Gates shifts his gaze over to Jake. Their eyes meet for just a second, but it’s still jarring. This man doesn’t like him, Jake realizes. Doesn’t care about him. It’s only by force of circumstances that he’s the one who could end up saving Jake’s neck.

This is it,
thinks Jake. This is where John G. is going to lose it once and for all.

“I seen him a bunch of times,” says Gates slowly, still looking at Jake.

He stops and seems ready to leave it at that. Susan looks down nervously, trying to come up with another question to prompt him.

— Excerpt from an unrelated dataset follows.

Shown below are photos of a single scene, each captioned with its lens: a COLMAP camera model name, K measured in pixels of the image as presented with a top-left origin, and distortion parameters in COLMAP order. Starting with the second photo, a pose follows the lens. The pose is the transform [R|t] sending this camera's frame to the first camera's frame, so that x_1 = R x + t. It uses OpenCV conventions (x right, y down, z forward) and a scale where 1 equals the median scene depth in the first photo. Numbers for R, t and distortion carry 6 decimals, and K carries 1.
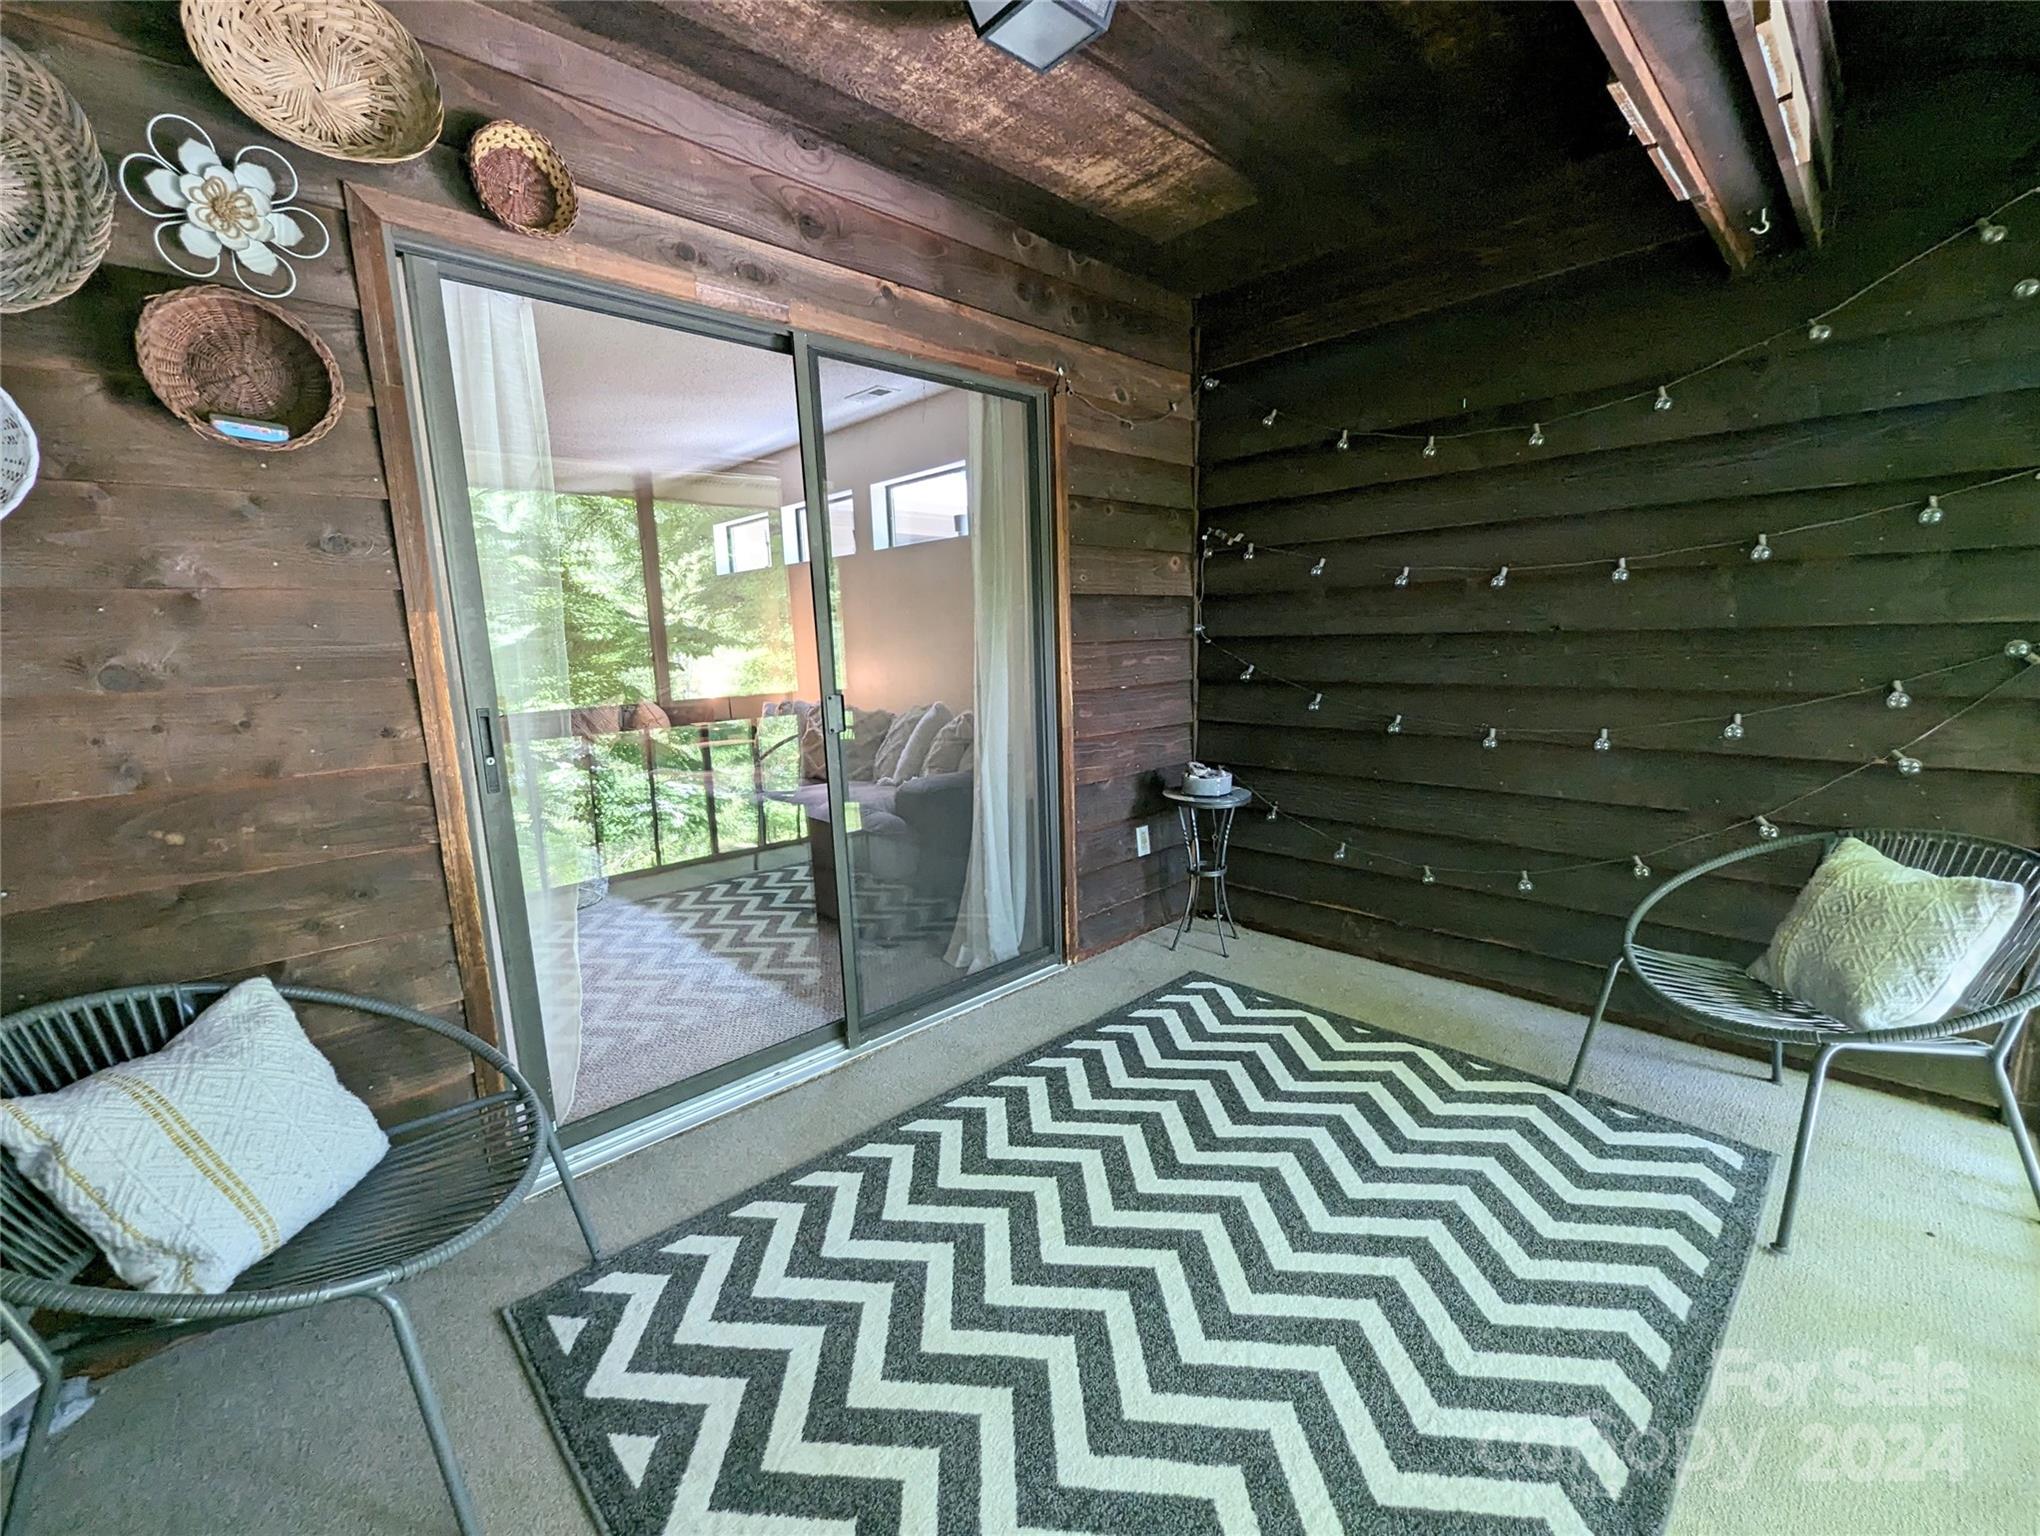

“But only once in the tunnel,” Gates says suddenly, his timing throwing everyone off.

“I see,” says Susan, trying to fall into his rhythm. “Can you tell us who was with Mr. Schiff that night you saw him in the tunnel?”

Again there’s a long pause, this one even more nerve fraying than the last. Listening to this testimony is like watching a drunk lurch around in the dark. Gates looks blank. Jake could swear he’s about to say he didn’t see anyone with him that night.

“I think there were.” Gates puts a hand in front of his mouth and rests his nose on his knuckles. “I think there were a couple of other guys with him.”

The stenographer, who wears patent leather high heels and a tumbleweed of black hair, throws up her hands in exasperation.

“Could you speak up?” Susan asks.

“There were some other guys with him,” says John G., raising his voice just a little. “Two of them.”